Minyak mentah berjangka Brent untuk pengiriman Maret tergerus 6 sen menjadi menetap di 88,38 dolar AS per barel. Patokan global Brent melonjak menjadi 89,17 dolar AS per barel sehari sebelumnya, level tertinggi sejak Oktober 2014 dan telah menguat 13 persen sejauh tahun ini.
Minyak mentah berjangka West Texas Intermediate (WTI) AS untuk pengiriman Februari juga turun 6 sen menjadi ditutup di 86,90 dolar AS per barel pada hari terakhir masa berlaku kontrak. Kontrak WTI Maret yang lebih aktif menetap di 85,55 dolar AS per barel atau turun 25 sen. WTI telah terangkat 15 persen sepanjang tahun ini.
Persediaan minyak mentah naik 515.000 barel pekan lalu, dan persediaan bensin naik 5,9 juta barel, meningkatkan persediaan tersebut ke level tertinggi dalam setahun, menurut Departemen Energi AS.
“Saya tidak berpikir peningkatan pasokan bensin adalah pembunuh bullish. Kami akan membutuhkan penyulingan untuk terus menyuling buat memenuhi permintaan bensin di musim mengemudi musim panas.

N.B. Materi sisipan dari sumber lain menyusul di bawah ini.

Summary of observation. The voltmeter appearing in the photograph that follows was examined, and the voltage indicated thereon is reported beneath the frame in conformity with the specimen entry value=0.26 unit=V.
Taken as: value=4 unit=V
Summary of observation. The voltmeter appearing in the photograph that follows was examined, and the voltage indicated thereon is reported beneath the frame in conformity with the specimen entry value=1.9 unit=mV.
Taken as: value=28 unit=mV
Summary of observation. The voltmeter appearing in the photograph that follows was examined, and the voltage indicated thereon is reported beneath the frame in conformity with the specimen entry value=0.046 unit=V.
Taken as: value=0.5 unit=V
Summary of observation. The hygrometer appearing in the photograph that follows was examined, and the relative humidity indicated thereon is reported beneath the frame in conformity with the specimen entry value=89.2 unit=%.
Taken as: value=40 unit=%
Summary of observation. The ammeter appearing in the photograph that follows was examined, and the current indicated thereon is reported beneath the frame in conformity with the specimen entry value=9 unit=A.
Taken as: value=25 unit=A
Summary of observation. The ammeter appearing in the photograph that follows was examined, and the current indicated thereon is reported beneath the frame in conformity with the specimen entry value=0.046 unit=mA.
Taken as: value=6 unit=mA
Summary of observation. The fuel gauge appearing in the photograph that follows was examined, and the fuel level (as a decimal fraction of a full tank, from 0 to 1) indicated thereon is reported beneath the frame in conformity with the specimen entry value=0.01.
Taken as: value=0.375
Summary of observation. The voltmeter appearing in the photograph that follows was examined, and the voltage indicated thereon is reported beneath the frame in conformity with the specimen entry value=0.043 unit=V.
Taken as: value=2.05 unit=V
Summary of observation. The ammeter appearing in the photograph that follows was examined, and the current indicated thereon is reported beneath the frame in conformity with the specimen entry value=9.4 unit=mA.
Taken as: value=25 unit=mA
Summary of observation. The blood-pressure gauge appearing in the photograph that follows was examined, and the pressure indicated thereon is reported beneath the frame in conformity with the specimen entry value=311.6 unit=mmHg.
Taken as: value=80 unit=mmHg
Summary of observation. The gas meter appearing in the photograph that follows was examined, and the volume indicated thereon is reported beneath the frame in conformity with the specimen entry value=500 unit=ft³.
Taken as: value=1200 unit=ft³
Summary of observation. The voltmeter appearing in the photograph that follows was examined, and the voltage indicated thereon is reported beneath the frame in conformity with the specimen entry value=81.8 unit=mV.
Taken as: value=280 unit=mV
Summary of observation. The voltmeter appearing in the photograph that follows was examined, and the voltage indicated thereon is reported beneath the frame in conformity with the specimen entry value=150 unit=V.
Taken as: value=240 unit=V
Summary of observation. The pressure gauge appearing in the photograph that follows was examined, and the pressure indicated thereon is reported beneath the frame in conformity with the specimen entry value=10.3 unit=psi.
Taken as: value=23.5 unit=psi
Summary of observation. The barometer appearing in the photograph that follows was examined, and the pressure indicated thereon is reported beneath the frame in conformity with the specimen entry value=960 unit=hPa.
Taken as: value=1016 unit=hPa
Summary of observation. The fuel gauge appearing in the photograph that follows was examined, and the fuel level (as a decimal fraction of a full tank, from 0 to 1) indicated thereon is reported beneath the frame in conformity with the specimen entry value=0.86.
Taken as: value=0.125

Itulah salah satu alasan pasar masih didukung meskipun pasokan bensin meningkat,” kata Phil Flynn, analis senior di Price Futures Group.
Perdagangan telah didominasi oleh kekhawatiran pasokan, dari masalah jangka pendek seperti penghentian sementara aliran pipa Irak-ke-Turki hingga kekurangan yang konsisten dari anggota OPEC+ dalam mencapai peningkatan pasokan yang ditargetkan.
Sementara itu, permintaan tetap stabil, dengan pasokan produk AS, proksi untuk permintaan konsumen terbesar dunia, mencapai 21,2 juta barel per hari selama empat pekan terakhir, di depan kecepatan prapandemik.
Kekhawatiran pasokan telah meningkat pekan ini setelah kebakaran untuk sementara menghentikan aliran melalui pipa minyak yang mengalir dari Kirkuk Irak ke pelabuhan Ceyhan di Turki pada Selasa (18/1).
Kelompok produsen OPEC+ yang terdiri dari OPEC dan sekutu yang dipimpin oleh Rusia telah memproduksi kurang dari targetnya, dengan Badan Energi Internasional (IEA) pada Rabu (19/1) memperkirakan bahwa kelompok tersebut memproduksi sekitar 800.000 barel per hari (bph) di bawah target Desember.
IEA mengatakan bahwa sementara pasar minyak bisa mengalami surplus yang signifikan pada kuartal pertama tahun ini, persediaan kemungkinan akan jauh di bawah tingkat prapandemik. Badan tersebut juga meningkatkan perkiraan permintaan 2022.
Serangan oleh Houthi Yaman di Uni Emirat Arab, produsen terbesar ketiga di Organisasi Negara Negara Pengekspor Minyak (OPEC), meningkatkan risiko di antara pemasok besar.
Indeks kekuatan relatif (RSI) untuk WTI, ukuran momentum, berada pada level yang terakhir terlihat pada Oktober, menunjukkan reli berisiko menjadi berlebihan dan layak bagi penjual untuk masuk ke pasar.